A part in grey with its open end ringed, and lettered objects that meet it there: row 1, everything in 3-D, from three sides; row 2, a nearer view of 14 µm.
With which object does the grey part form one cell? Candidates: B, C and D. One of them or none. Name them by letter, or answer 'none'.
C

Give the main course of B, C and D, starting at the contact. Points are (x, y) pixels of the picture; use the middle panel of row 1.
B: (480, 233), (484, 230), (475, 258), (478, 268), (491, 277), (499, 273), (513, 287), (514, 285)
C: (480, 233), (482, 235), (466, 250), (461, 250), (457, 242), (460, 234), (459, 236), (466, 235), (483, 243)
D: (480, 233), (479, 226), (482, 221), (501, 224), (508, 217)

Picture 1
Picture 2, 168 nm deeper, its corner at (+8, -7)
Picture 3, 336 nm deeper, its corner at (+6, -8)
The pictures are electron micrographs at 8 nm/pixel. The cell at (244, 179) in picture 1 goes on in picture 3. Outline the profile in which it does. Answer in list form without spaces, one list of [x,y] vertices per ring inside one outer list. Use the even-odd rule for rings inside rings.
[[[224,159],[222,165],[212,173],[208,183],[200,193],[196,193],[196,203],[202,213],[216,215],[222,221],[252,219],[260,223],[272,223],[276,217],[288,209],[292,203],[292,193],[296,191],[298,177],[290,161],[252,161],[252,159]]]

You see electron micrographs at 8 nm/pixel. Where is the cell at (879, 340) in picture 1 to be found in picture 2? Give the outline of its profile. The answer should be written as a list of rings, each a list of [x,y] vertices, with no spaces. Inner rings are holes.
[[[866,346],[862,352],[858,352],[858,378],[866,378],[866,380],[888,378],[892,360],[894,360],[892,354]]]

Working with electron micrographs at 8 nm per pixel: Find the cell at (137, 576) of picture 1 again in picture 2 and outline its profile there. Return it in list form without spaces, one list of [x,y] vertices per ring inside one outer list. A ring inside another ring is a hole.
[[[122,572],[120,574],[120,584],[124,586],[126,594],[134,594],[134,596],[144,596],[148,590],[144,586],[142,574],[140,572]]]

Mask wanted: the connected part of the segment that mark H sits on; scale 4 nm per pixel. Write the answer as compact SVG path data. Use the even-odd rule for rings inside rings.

▸ WHAT YOU SHOULD DO
Every line in the records above that contains the word "deeper" should be copied out.

▸ OUTPUT OF THE TASK
Picture 2, 168 nm deeper, its corner at (+8, -7)
Picture 3, 336 nm deeper, its corner at (+6, -8)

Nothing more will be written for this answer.